Instrucciones:
• a. Según el fragmento sobre Gutenberg, ¿qué debían tener exactamente igual todas las letras empleadas por el impresor?
• b. Duplica sin cambios el tramo de los registros que va desde el principio hasta la línea que contiene "the at (276, 180) colour: red -> orange", con ambos extremos incluidos.

Observó que imprimir una página completa era la tarea acumulativa de
imprimir letras individuales, frecuentemente repetidas. ¿Por qué no
hacer muchas copias de cada letra, que podrían ser usadas tantas
veces como se las necesitara?
La habilidad adquirida por Gutenberg como orfebre y moldeador de
metales le ayudó a ver los problemas a que habría de enfrentarse el
impresor. Era preciso que todas las letras empleadas tuvieran
exactamente la misma altura. Lograr que las piezas fueran móviles era
lo menos difícil. Todos los ejemplares de una letra determinada debían
ser intercambiables.
El gran invento de Gutenberg fue el molde especial para fabricar
rápidamente y en grandes cantidades piezas tipográficas (letras)
similares. Gutenberg ideó un dispositivo móvil que permitía que la
anchura de la caja se ampliara o redujera para adecuarse a las diversas
matrices insertas en el fondo.

Registros proporcionados:
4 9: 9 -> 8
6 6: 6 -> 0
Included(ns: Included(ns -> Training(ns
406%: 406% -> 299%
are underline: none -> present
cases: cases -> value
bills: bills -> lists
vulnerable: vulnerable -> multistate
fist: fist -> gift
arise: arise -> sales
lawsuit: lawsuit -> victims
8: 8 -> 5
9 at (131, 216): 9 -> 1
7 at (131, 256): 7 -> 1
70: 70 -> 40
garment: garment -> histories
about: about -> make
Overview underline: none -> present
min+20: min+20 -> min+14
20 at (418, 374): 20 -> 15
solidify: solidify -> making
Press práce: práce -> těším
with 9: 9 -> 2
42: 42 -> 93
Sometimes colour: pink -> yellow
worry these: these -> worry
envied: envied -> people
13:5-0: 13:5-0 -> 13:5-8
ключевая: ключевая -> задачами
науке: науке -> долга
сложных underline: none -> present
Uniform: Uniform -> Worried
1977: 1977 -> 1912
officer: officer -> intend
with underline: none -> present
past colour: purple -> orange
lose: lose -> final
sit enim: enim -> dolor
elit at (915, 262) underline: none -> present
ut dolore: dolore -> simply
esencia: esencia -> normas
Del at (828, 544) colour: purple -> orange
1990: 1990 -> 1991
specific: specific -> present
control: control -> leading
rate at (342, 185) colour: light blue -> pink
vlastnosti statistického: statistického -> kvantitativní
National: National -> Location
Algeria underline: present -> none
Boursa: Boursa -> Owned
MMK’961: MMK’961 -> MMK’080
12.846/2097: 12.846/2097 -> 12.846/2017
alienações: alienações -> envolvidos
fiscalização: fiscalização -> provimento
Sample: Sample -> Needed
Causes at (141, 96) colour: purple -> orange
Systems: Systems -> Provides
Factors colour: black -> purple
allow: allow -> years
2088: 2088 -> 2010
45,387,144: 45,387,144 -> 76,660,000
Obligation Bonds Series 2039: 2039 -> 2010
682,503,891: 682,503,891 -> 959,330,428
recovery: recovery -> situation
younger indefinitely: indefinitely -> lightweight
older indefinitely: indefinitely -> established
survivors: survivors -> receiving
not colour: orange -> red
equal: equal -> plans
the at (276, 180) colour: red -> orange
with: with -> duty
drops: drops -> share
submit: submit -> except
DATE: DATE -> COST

Resultados por tarea:
• a. Debían tener exactamente la misma altura.

• b.
4 9: 9 -> 8
6 6: 6 -> 0
Included(ns: Included(ns -> Training(ns
406%: 406% -> 299%
are underline: none -> present
cases: cases -> value
bills: bills -> lists
vulnerable: vulnerable -> multistate
fist: fist -> gift
arise: arise -> sales
lawsuit: lawsuit -> victims
8: 8 -> 5
9 at (131, 216): 9 -> 1
7 at (131, 256): 7 -> 1
70: 70 -> 40
garment: garment -> histories
about: about -> make
Overview underline: none -> present
min+20: min+20 -> min+14
20 at (418, 374): 20 -> 15
solidify: solidify -> making
Press práce: práce -> těším
with 9: 9 -> 2
42: 42 -> 93
Sometimes colour: pink -> yellow
worry these: these -> worry
envied: envied -> people
13:5-0: 13:5-0 -> 13:5-8
ключевая: ключевая -> задачами
науке: науке -> долга
сложных underline: none -> present
Uniform: Uniform -> Worried
1977: 1977 -> 1912
officer: officer -> intend
with underline: none -> present
past colour: purple -> orange
lose: lose -> final
sit enim: enim -> dolor
elit at (915, 262) underline: none -> present
ut dolore: dolore -> simply
esencia: esencia -> normas
Del at (828, 544) colour: purple -> orange
1990: 1990 -> 1991
specific: specific -> present
control: control -> leading
rate at (342, 185) colour: light blue -> pink
vlastnosti statistického: statistického -> kvantitativní
National: National -> Location
Algeria underline: present -> none
Boursa: Boursa -> Owned
MMK’961: MMK’961 -> MMK’080
12.846/2097: 12.846/2097 -> 12.846/2017
alienações: alienações -> envolvidos
fiscalização: fiscalização -> provimento
Sample: Sample -> Needed
Causes at (141, 96) colour: purple -> orange
Systems: Systems -> Provides
Factors colour: black -> purple
allow: allow -> years
2088: 2088 -> 2010
45,387,144: 45,387,144 -> 76,660,000
Obligation Bonds Series 2039: 2039 -> 2010
682,503,891: 682,503,891 -> 959,330,428
recovery: recovery -> situation
younger indefinitely: indefinitely -> lightweight
older indefinitely: indefinitely -> established
survivors: survivors -> receiving
not colour: orange -> red
equal: equal -> plans
the at (276, 180) colour: red -> orange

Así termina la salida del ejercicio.